Of the 58,700 genes (19,871 protein coding) and 179,372 transcripts (130,361 protein coding) annotated on the main chromosomes and unplaced contigs in GRCh38, we successfully lifted over 58,272 genes (19,767 protein coding) and 178,688 transcripts (130,426 protein coding). We also used the "-copies" option in Liftoff to identify additional gene copies in CHM13, using a minimum sequence identity threshold of 95% at the DNA level. With this threshold, we found 2,393 additional gene copies (239 protein coding). Finally, we added the ribosomal DNA (rDNA) annotations on the acrocentric chromosomes from the CHM13v2.0 annotation, which were created using the Comparative Annotation Toolkit (CAT) [4]; and Liftoff. These steps resulted in a total gene count of 61,322 (20,006 protein coding) and a total transcript count of 181,715 (130,426 protein coding). The table below shows the number of genes of each biotype in GRCh38 and CHM13.

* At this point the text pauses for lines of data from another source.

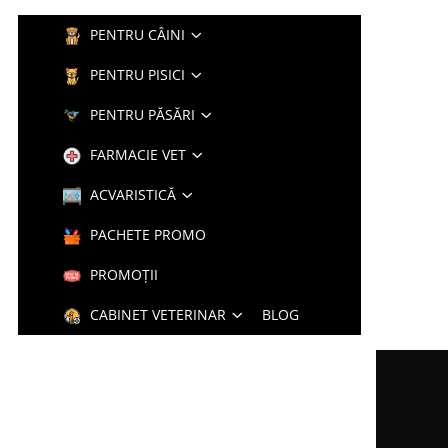
PENTRU CÂINI
PENTRU PISICI
PENTRU PĂSĂRI
FARMACIE VET
ACVARISTICĂ
PACHETE PROMO
PROMOȚII
CABINET VETERINAR
BLOG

Gene biotype	Number of genes in GRCh38	Number of genes mapped onto CHM13
protein coding	19871	20006
lncRNA	17793	18389
pseudogene	15357	16030
miRNA	1914	2047
transcribed pseudogene	1221	1262
snoRNA	1195	1188
tRNA	431	522
V segment	239	245
V segment pseudogene	189	209
snRNA	153	192
J segment	98	79
ncRNA	51	49
rRNA	38	325
misc RNA	36	37
D segment	32	0
C region	21	23
antisense RNA	19	19
other	14	13
J segment pseudogene	7	6
C region pseudogene	5	5
Y RNA	4	7
vault RNA	4	4
scRNA	4	4
telomerase RNA	1	1
RNase P RNA	1	1
RNase MRP RNA	1	1
ncRNA pseudogene	1	1
Total	58700	60655

A comparison of the genes using gene IDs to match annotations is shown in the figure below. Genes were compared between RefSeq v110 on GRCh38, the Liftoff version of RefSeq on CHM13, and the NCBI version of RefSeq on CHM13. The NCBI version, shown in blue, was produced using the Gnomon pipeline, which only mapped approximately half of the protein coding genes.

Figure: Venn diagrams showing the overlaps between the RefSeq annotation of GRCh38 (yellow), the RefSeq annotation of CHM13 produced here by Liftoff (red), and the NCBI RefSeq annotation produced internally at NCBI (blue) using the Gnomon pipeline. The large orange regions show the near-complete overlap between our RefSeq annotation (Liftoff-based) and the GRCh38 annotation.

1. Shumate, A. & Salzberg, S. L. Liftoff: accurate mapping of gene annotations. Bioinformatics 37, 1639–1643 (2021).

2. O’Leary, N. A. et al. Reference sequence (RefSeq) database at NCBI: current status, taxonomic expansion, and functional annotation. Nucleic Acids Res 44, D733–D745 (2016).

3. Nurk, S. et al. The complete sequence of a human genome. Science (1979) 376, 44–53 (2022).

4. Fiddes, I. T. et al. Comparative Annotation Toolkit (CAT)-simultaneous clade and personal genome annotation. Genome Research 28, 1029–1038 (2018).